According to a recent poll of North Carolina voters, employment is the most important issue facing the state right now. The Public Policy Polling results also suggest support for an increase to a $15 minimum wage.

Twenty-three percent of North Carolina voters said state elected leaders should focus more on wages and jobs. The August poll results show the issue has become more important to voters than other pressing matters like healthcare or education.

Tom Jensen is the director of Public Policy Polling. He said increased awareness of the importance of jobs stems from the worker shortage, which has left many jobs vacant.

“You just have to pay people more to get jobs filled,” Jensen said. “You have to have jobs filled to make everything run smoothly for everybody else who depends on workers for services and those sorts of things.”

Republicans and Democrats both said wages and jobs were important.

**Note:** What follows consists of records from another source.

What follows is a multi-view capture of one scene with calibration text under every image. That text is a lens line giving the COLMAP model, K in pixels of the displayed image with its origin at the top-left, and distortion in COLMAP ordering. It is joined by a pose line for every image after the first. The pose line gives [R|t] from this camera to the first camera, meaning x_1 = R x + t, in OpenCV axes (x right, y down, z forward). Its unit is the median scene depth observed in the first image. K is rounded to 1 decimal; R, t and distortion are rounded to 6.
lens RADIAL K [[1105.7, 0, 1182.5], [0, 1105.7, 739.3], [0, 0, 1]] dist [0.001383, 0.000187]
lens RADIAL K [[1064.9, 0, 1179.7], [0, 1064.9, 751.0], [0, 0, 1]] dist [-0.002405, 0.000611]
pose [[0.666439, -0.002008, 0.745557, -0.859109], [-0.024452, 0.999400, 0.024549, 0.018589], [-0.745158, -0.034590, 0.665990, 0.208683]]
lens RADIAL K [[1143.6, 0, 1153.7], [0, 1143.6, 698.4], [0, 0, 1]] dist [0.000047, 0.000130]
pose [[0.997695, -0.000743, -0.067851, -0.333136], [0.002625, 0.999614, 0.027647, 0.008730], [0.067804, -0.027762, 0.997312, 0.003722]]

Twenty-six percent of Democrats and 29 percent of Republicans ranked it as their top issue.

The poll responses also showed widespread support for an increase in the state minimum wage from the current $7.25 to $15/hour. Fifty-seven percent of voters said they would approve a wage increase and 40 percent opposed. Jensen said it is the most support he has seen for the measure.

“We’ve been polling on a $15 minimum wage in North Carolina for close to a decade now,” Jensen said. “We’re definitely seeing more support for that concept than we ever had before.”

Of those who either strongly supported or somewhat supported a $15 minimum wage, 83 percent were Democrats while 26 percent were Republican. The most support for a $15 minimum wage came from Black voters, according to the poll. Seventy-eight percent said they would approve increasing the minimum wage.

According to MIT’s Living Wage Calculator, which shows the hourly wage a person would need to earn to support themselves, a single adult with no children in North Carolina would need to earn $14.72/hour. In Orange County, the living wage is $15.40. The figure is based on average annual expenses for an individual in each state. North Carolina’s current minimum wage is the same as the federal rate, which was last increased by $0.70 in 2008.

North Carolina currently has bills in the State House of Representatives and Senate that would increase the minimum wage to $10.35/hour in 2022 and then to $15/hour in 2023.